The research conducted at the SHS-Lab focuses on voice disorders, and clinical care thereof, especially on techniques for voice quality assessment. This includes research on pathological voice production, acoustic emissions thereof, and research on human auditory sensations provoked by pathological speech sounds. A second new focus of the lab is auditory health assessment using computer models of normal and impaired hearing. From 2018 to 2022, the Lab is hosting the research project KLI722-B30 funded by the Austrian Science Fund within its Clinical Research Program.

The general scientific framework of the Lab is described as follows. Various kinds of computer models of pathological speech and hearing are used for (i) health status monitoring via functional assessment, and (ii) treatment effect prediction based on statistical modelling. A particular focus is given to physiological interpretability and explanatory power of the models, trying to avoid typical black-box classification approaches whenever feasible and necessary. Aspects of translational research and personalized medicine are fostered by the close proximity to clinical facilities, which is a particular advantage for the signal processing focused group.

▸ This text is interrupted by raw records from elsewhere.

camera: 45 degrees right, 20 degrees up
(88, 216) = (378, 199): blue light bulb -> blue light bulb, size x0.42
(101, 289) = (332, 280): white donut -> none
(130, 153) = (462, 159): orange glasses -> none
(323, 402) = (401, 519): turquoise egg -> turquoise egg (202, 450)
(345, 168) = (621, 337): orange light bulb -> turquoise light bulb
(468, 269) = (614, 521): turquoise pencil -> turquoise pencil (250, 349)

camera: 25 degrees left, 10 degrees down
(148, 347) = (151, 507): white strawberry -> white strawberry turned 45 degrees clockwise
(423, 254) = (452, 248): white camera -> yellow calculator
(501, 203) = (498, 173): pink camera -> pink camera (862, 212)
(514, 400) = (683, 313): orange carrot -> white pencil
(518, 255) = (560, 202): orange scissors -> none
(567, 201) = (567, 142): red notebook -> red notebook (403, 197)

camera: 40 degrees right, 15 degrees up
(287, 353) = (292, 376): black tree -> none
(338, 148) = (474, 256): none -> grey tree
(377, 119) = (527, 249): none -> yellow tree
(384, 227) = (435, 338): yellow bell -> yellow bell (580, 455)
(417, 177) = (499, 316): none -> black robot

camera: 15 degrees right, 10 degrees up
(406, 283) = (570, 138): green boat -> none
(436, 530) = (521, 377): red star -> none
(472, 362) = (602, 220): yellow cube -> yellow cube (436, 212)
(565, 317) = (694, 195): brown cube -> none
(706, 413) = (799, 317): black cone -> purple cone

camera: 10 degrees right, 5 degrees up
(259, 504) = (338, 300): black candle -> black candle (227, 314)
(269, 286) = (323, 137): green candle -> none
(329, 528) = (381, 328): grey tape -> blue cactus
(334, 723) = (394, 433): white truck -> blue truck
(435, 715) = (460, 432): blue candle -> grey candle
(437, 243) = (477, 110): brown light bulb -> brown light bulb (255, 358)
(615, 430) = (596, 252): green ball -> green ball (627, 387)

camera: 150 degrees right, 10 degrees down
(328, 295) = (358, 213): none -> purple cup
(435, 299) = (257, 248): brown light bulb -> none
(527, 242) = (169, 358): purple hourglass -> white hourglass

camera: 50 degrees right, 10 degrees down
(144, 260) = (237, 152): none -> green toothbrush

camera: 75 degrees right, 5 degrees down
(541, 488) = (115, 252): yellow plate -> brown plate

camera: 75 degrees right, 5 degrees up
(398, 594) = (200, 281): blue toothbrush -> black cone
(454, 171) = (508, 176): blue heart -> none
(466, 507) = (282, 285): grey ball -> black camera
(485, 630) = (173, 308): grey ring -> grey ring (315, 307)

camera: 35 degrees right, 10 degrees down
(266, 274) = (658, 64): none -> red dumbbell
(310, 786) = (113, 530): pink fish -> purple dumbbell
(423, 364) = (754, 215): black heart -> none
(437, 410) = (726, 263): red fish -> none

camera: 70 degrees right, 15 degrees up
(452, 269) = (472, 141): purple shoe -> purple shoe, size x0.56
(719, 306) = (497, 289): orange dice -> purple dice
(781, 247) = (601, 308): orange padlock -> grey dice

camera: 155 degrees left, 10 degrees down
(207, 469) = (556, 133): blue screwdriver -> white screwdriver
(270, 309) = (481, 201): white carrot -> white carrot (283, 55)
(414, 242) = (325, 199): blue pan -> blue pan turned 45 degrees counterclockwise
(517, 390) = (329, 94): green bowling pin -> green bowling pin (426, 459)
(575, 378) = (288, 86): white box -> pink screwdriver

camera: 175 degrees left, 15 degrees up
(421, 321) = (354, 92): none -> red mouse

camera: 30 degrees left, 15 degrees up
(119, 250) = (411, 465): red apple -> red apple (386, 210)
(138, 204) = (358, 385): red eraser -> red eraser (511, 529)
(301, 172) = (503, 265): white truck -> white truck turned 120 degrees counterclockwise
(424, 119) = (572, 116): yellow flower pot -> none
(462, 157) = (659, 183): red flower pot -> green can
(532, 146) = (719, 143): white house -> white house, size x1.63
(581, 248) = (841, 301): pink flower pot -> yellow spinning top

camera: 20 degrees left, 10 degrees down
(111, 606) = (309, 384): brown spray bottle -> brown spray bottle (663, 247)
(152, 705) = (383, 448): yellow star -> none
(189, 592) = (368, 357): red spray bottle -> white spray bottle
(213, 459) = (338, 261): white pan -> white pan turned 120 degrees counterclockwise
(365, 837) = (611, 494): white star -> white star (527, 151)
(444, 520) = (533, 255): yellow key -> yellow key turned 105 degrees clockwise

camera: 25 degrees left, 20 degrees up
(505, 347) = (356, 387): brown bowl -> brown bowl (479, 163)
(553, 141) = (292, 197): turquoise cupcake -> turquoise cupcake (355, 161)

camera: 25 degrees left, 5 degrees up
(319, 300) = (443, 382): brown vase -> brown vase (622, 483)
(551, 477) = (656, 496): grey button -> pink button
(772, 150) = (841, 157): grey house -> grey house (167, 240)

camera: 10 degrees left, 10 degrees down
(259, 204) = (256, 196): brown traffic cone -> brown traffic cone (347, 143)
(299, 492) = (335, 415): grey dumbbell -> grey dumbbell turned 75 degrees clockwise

Particular research foci are listed as follows. The Lab hosts the ‘Database of Pathological and Non-Pathological voices’, which currently holds approximately 700 high-speed videos and simultaneous high-quality audio recordings of 160 subjects (as of Oct. 2019). Particular voice quality types that are currently investigated include (i) diplophonia, in which two pitches are perceived in the voice simultaneously, (ii) vocal fry, which is characterized by the perception of individual glottal pulses, (iii) phase-differences observed in vocal fold vibration, which are related to vocal health status, and (iv) voices with extra glottal pulses causing a rough or raspy voice quality. The videos are analyzed via computational imaging, in particular, graphical segmentation. Also synthetic videos of vocal fold vibration are used. A particular focus with regard to diplophonia is the tracking of multiple fundamental frequencies. Analysis-by-synthesis is applied to either glottal area waveforms, or audio waveforms. Auditory perceptual phenomena are either link with particular signal types qualitatively, or quantitatively be means of computations hearing models, and validated by data obtained from expert listeners. A current focus with regard to impaired hearing is the distinction of cochlear gain loss and synptopathy by using computational hearing models for diagnostic purposes, and the extraction auditory health parameters for treatment effect prediction and treatment type selection, e.g., hearing aids or cochlear implants.